[What is being asked] An exact copy of every entry is required, minus the pictures.

....

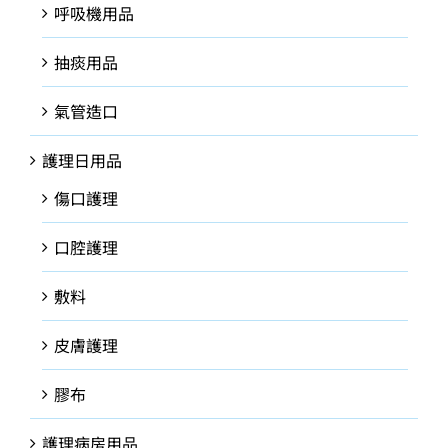
呼吸機用品
抽痰用品
氣管造口
護理日用品
傷口護理
口腔護理
敷料
皮膚護理
膠布
護理病房用品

....

[Completed task]
呼吸機用品
抽痰用品
氣管造口
護理日用品
傷口護理
口腔護理
敷料
皮膚護理
膠布
護理病房用品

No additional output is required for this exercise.